Leila señala un cartel que pide la libertad del desarrollador de software sirio, Bassel Khartabil. Foto cortesía de Leila.

Leila points to a poster appealing for the freedom of Syrian software developer Bassel Khartabil. Photo courtesy of Leila.

GV: How has belonging to the Global Voices community influenced your life? The protagonist in your novel is also a GV author.

LN: Global Voices marcó un antes y un después en mi vida, me permitió conocer a toda una generación de activistas que me abrió los ojos a unas luchas y deseos de cambio, de justicia social, que parte de lo local y a la vez es muy global, basada en unas redes de solidaridad muy fuertes y unos vínculos que se crean más allá de las diferencias culturales. En la novela, Global Voices marca un punto de inflexión en la trayectoria de la protagonista, que dice: “Antes de 2011, en todos mis viajes a Siria, no había conocido a un solo activista. Conocería a muchos a partir de entonces”

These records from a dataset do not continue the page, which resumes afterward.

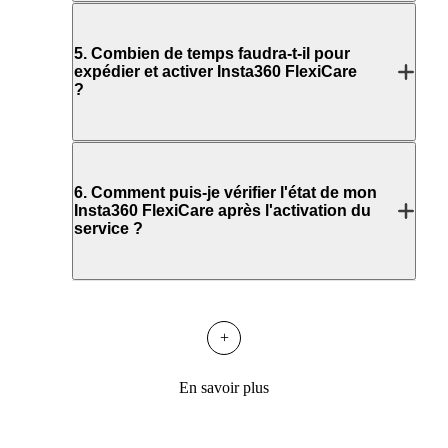
5
.
Combien de temps faudra-t-il pour
expédier et activer Insta360 FlexiCare
?
6
.
Comment puis-je vérifier l'état de mon
Insta360 FlexiCare après l'activation du
service ?
+
En savoir plus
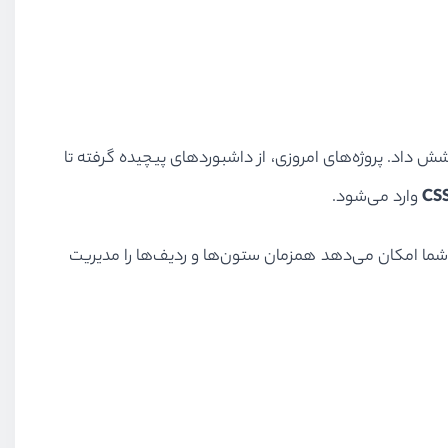
ر نمی‌توان با همان روش‌های قدیمیِ جدول‌ها یا حتی فقط Flexbox همه نیازها را پوشش داد. پروژه‌های امروزی، از داشبوردهای پیچیده گرفته تا
CSS
وارد می‌شود.
یک سیستم چیدمان دوبعدی است؛ یعنی برخلاف Flexbox که بیشتر برای یک بعد (افقی یا عمودی) طراحی شده، Grid به شما امکان می‌دهد همزمان ستون‌ها و ردیف‌ها را مدیریت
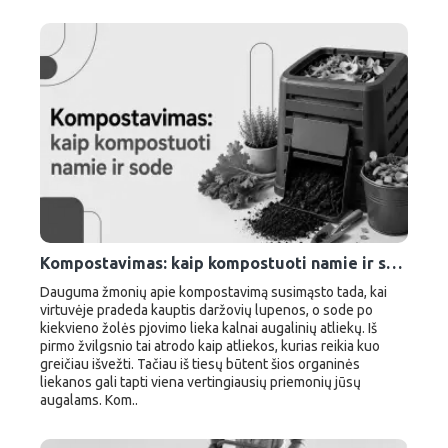
Kompostavimas: kaip kompostuoti namie ir sode
Dauguma žmonių apie kompostavimą susimąsto tada, kai
virtuvėje pradeda kauptis daržovių lupenos, o sode po
kiekvieno žolės pjovimo lieka kalnai augalinių atliekų. Iš
pirmo žvilgsnio tai atrodo kaip atliekos, kurias reikia kuo
greičiau išvežti. Tačiau iš tiesų būtent šios organinės
liekanos gali tapti viena vertingiausių priemonių jūsų
augalams. Kom..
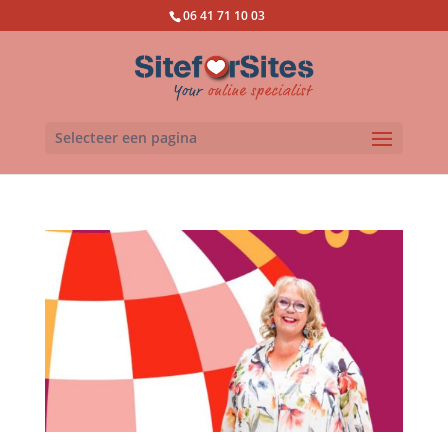
06 41 71 10 03
Selecteer een pagina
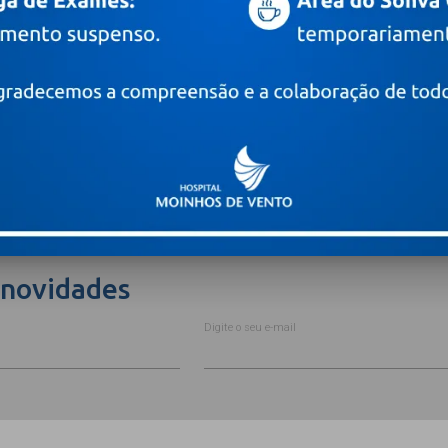
Leia mais +
 novidades
Digite o seu e-mail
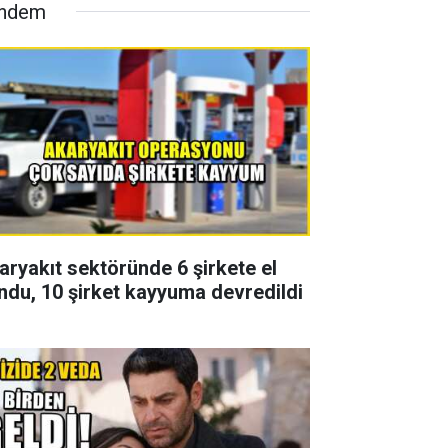
ndem
aryakıt sektöründe 6 şirkete el
ndu, 10 şirket kayyuma devredildi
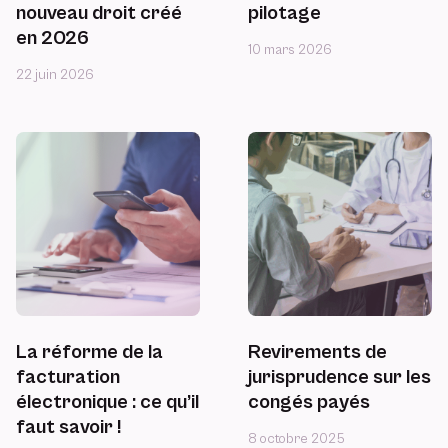
nouveau droit créé
pilotage
en 2026
10 mars 2026
22 juin 2026
La réforme de la
Revirements de
facturation
jurisprudence sur les
électronique : ce qu’il
congés payés
faut savoir !
8 octobre 2025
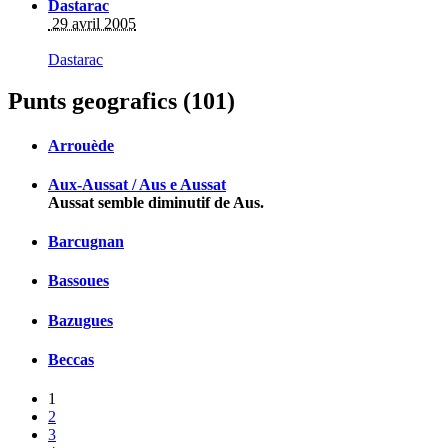
Dastarac
29 avril 2005
Dastarac
Punts geografics (101)
Arrouède
Aux-Aussat / Aus e Aussat
Aussat semble diminutif de Aus.
Barcugnan
Bassoues
Bazugues
Beccas
1
2
3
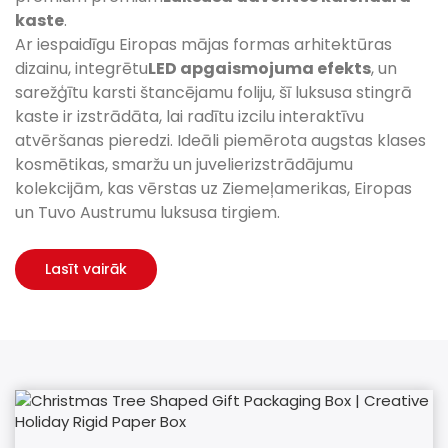
kaste
.
Ar iespaidīgu Eiropas mājas formas arhitektūras
dizainu, integrētu
LED apgaismojuma efekts
, un
sarežģītu karsti štancējamu foliju, šī luksusa stingrā
kaste ir izstrādāta, lai radītu izcilu interaktīvu
atvēršanas pieredzi. Ideāli piemērota augstas klases
kosmētikas, smaržu un juvelierizstrādājumu
kolekcijām, kas vērstas uz Ziemeļamerikas, Eiropas
un Tuvo Austrumu luksusa tirgiem.
Lasīt vairāk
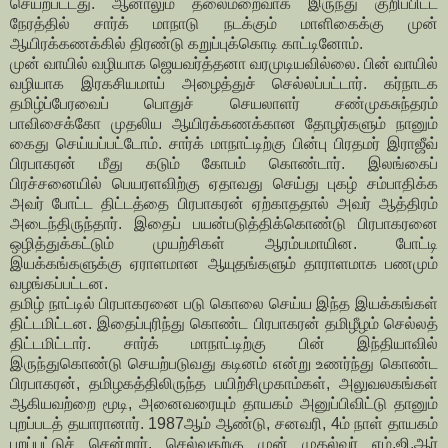
செயற்பட்டது. ஆனாலும் தலைமறைவாக இருந்து குறிப்பிட்ட
நேரத்தில் சார்க் மாநாடு நடக்கும் மாளிகைக்கு முன்
ஆயிரக்கணக்கில் திரண்டு கறுப்புக்கொடி காட்டினோம்.
முன் வாயில் வழியாக ஜெயவர்த்தனா வரமுடியவில்லை. பின் வாயில்
வழியாக இரகசியமாய் அழைத்துச் செல்லப்பட்டார். கர்நாடக
தமிழ்ப்பேரவைப் பொதுச் செயலாளர் சண்முகசுந்தரம்
பாவிசைக்கோ முதலிய ஆயிரக்கணக்கான தோழர்களும் நானும்
கைது செய்யப்பட்டோம். சார்க் மாநாட்டிற்கு பின்பு பிரதமர் இராஜீவ்
பிரபாகரன் மீது கடும் கோபம் கொண்டார். இலங்கைப்
பிரச்சனையில் பெயரளவிற்கு ஏதாவது செய்து புகழ் சம்பாதிக்க
அவர் போட்ட திட்டத்தை பிரபாகரன் ஏற்காததால் அவர் ஆத்திரம்
அடைந்திருந்தார். இதைப் பயன்படுத்திக்கொண்டு பிரபாகரனை
ஒழித்துக்கட்டும் முயற்சிகள் ஆரம்பமாயின. போட்டி
இயக்கங்களுக்கு ஏராளமான ஆயுதங்களும் தாராளமாக பணமும்
வழங்கப்பட்டன.
தமிழ் நாட்டில் பிரபாகரனை படு கொலை செய்ய இந்த இயக்கங்கள்
திட்டமிட்டன. இதைப்புரிந்து கொண்ட பிரபாகரன் தமிழீழம் செல்லத்
திட்டமிட்டார். சார்க் மாநாட்டிற்கு பின் இந்தியாவில்
இருந்துகொண்டு செயற்படுவது கடினம் என்று உணர்ந்து கொண்ட
பிரபாகரன், தமிழகத்திலிருந்த பயிற்சிமுகாம்கள், அலுவலகங்கள்
ஆகியவற்றை மூடி, அனைவரையும் தாயகம் அனுப்பிவிட்டு தானும்
புறப்படத் தயாரானார். 1987ஆம் ஆண்டு, சனவரி, 4ம் நாள் தாயகம்
புறப்பட்டுச் சென்றார். செல்வதற்கு முன் முதல்வர் எம்.ஜி.ஆர்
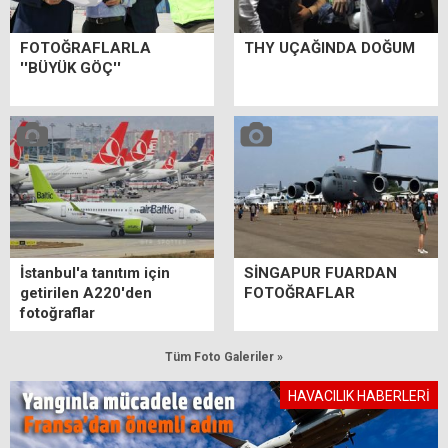
FOTOĞRAFLARLA
THY UÇAĞINDA DOĞUM
''BÜYÜK GÖÇ''
İstanbul'a tanıtım için
SİNGAPUR FUARDAN
getirilen A220'den
FOTOĞRAFLAR
fotoğraflar
Tüm Foto Galeriler »
HAVACILIK HABERLERİ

LN: Global Voices marked a before and after in my life, it allowed me to meet a whole generation of activists who opened my eyes to struggles and desires for change, to social justice, both local and global at once, based in strong networks of solidarity and bonds formed regardless of cultural differences. In the novel, Global Voices marks a turning point in the path of the protagonist, who says, “Before 2011, in all my travels to Syria, I hadn't met a single activist. From then on, I would know many.”